The response must contain every line below in which "down" appears.

** EXERCISE DATA **
------------------------------------------------------------------------

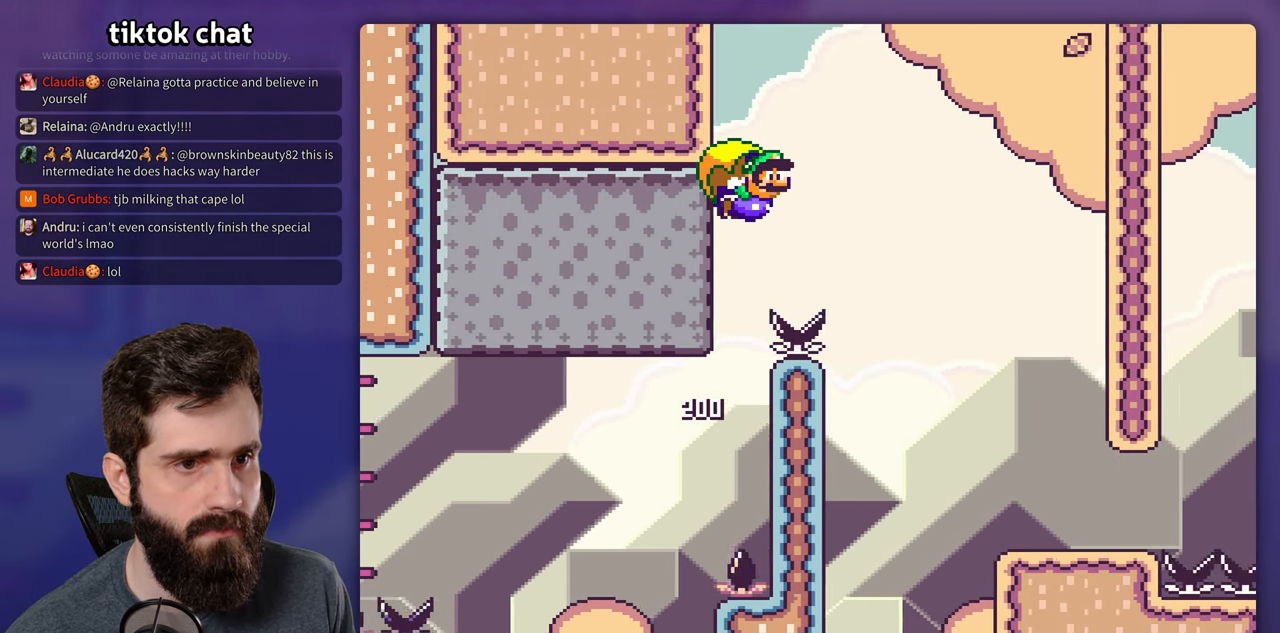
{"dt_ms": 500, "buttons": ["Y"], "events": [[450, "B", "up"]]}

------------------------------------------------------------------------

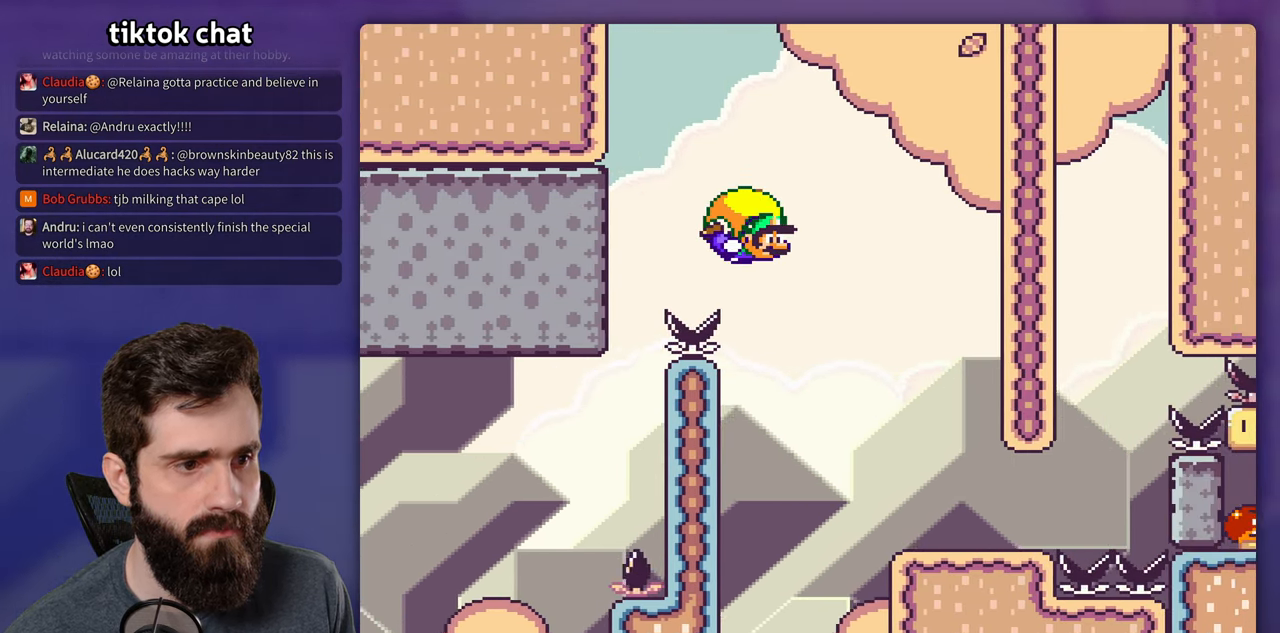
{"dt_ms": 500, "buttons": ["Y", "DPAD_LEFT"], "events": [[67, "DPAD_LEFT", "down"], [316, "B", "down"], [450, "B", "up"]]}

------------------------------------------------------------------------

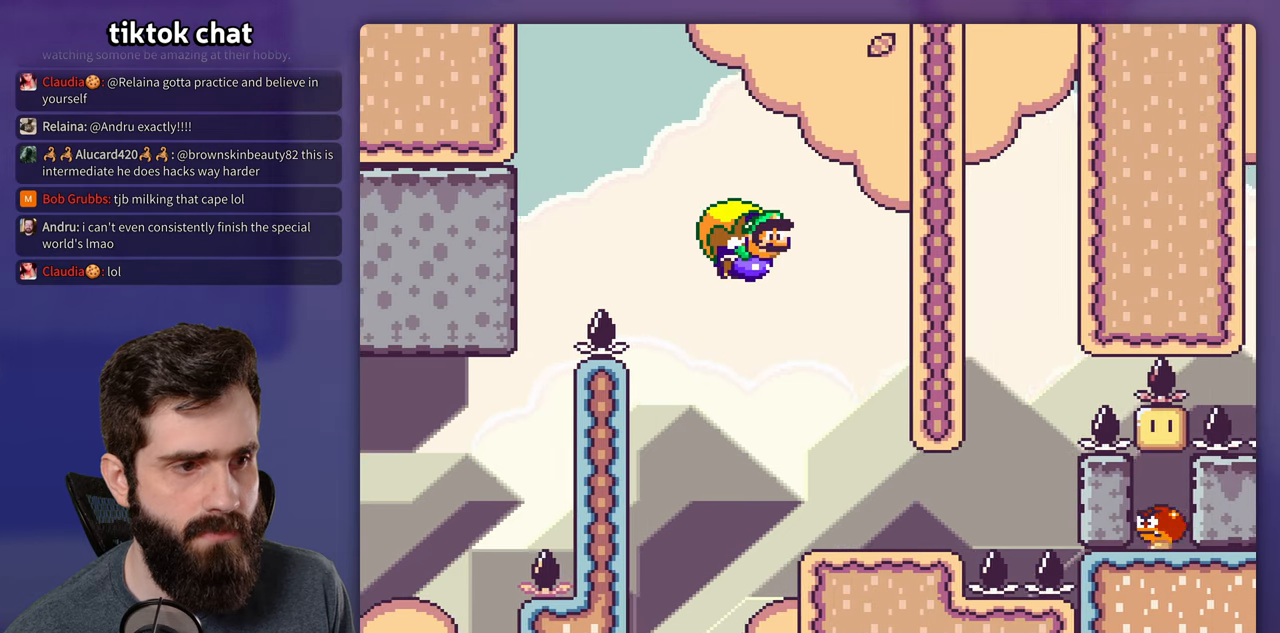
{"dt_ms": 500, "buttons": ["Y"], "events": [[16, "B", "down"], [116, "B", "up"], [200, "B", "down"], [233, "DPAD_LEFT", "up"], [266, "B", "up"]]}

------------------------------------------------------------------------

** THE ANSWER **
{"dt_ms": 500, "buttons": ["Y", "DPAD_LEFT"], "events": [[67, "DPAD_LEFT", "down"], [316, "B", "down"], [450, "B", "up"]]}
{"dt_ms": 500, "buttons": ["Y"], "events": [[16, "B", "down"], [116, "B", "up"], [200, "B", "down"], [233, "DPAD_LEFT", "up"], [266, "B", "up"]]}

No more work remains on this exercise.